• [ФРАГМЕНТ СТРАНИЦЫ]
В 2007 году защитил диссертацию в Орловском государственном университете. Кандидат экономических наук.
В 2005 году получил аттестат ГУ — Высшая школа экономики по программе «Организация и проведение торгов (конкурсов) на закупку продукции для государственных нужд».
С 2005 года — генеральный директор B2B-Center.
— Вы себя считаете борцами с коррупцией?
— Нет, мы в большей степени считаем себя бизнесменами.
— Но в вашей деятельности есть составляющая, которая объективно помогает делать рынок более цивилизованным, более предсказуемым? Или вы на это не обращаете внимания?
— Точно есть. Более того, наш бизнес начинался пятнадцать лет назад с борьбы с коррупцией. Многие крутили пальцем у виска: «В стране бумажных тендеров нет, а вы занимаетесь электронными». Среди драйверов проекта и причин возникновения отрасли главными были два фактора. Первый — как раз борьба с коррупцией. Второй — то обстоятельство, что после распада Союза были утеряны связи между покупателями и производителями. Наша площадка решала эти задачи.

• [ПРЕДОСТАВЛЕННЫЕ ЗАПИСИ]
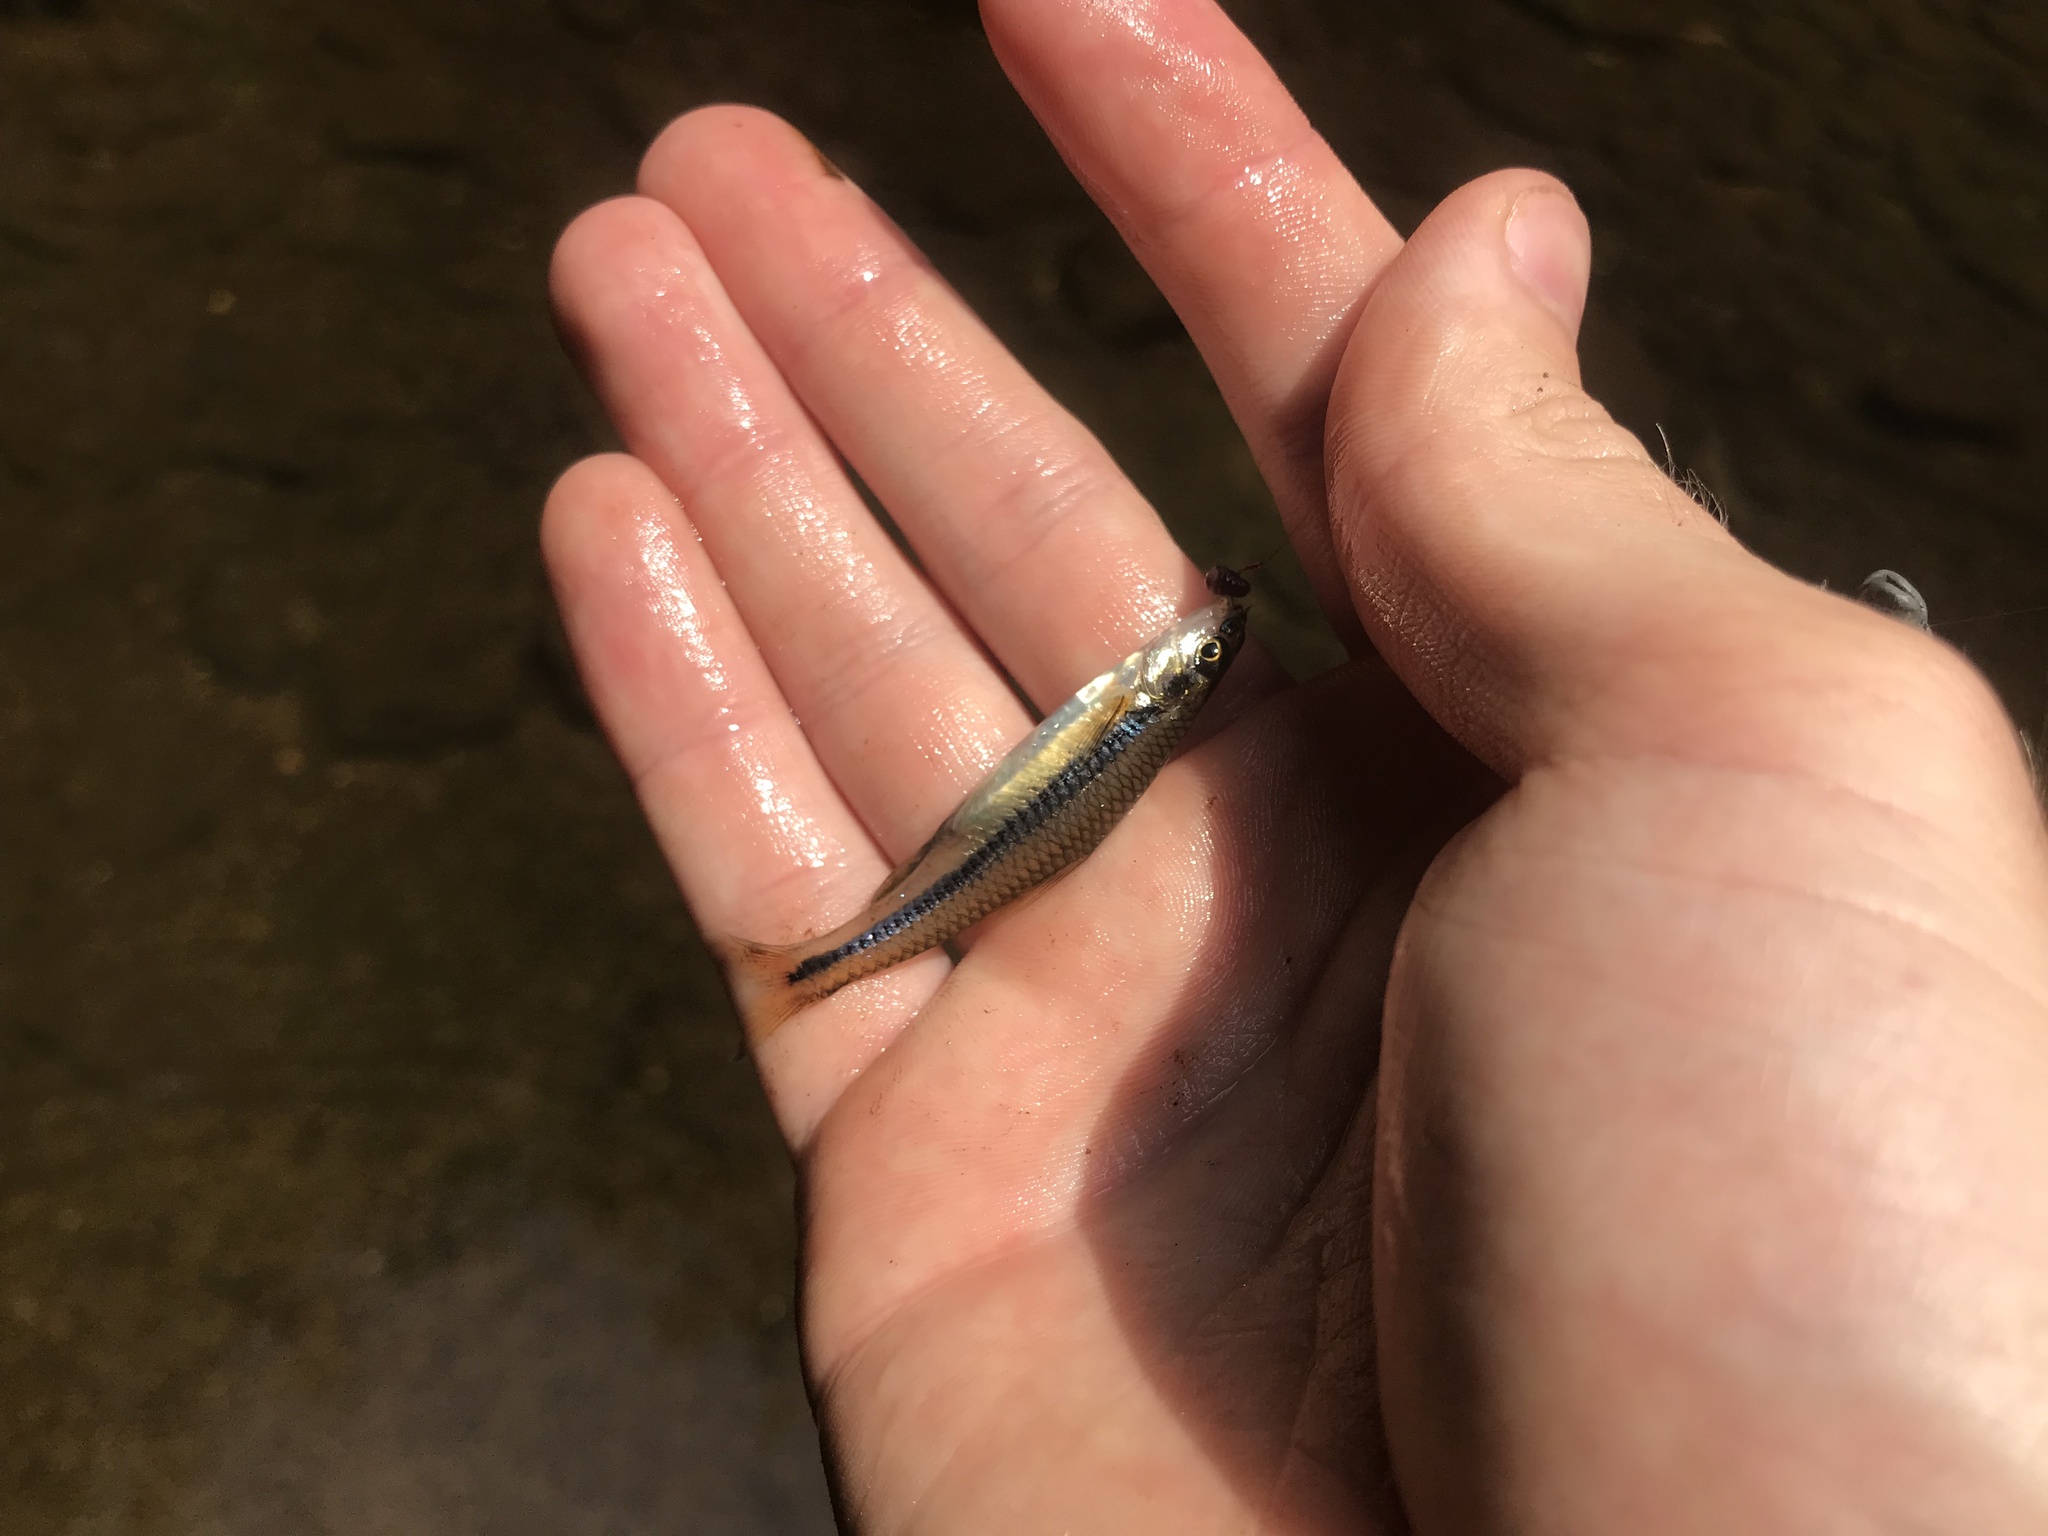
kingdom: Animalia
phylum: Chordata
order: Cypriniformes
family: Cyprinidae
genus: Notropis
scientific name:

• [ЗАДАНИЯ ДЛЯ ВЫПОЛНЕНИЯ]
a) Перепишите из фрагмента страницы без изменений отрывок, начиная со слов «В 2005 году» и заканчивая словами «считаем себя бизнесменами.».
b) Какие два фактора фрагмент страницы называет главными среди причин возникновения отрасли?

• [ОТВЕТЫ]
a)
В 2005 году получил аттестат ГУ — Высшая школа экономики по программе «Организация и проведение торгов (конкурсов) на закупку продукции для государственных нужд».
С 2005 года — генеральный директор B2B-Center.
— Вы себя считаете борцами с коррупцией?
— Нет, мы в большей степени считаем себя бизнесменами.

b) Борьба с коррупцией и утрата связей между покупателями и производителями после распада Союза.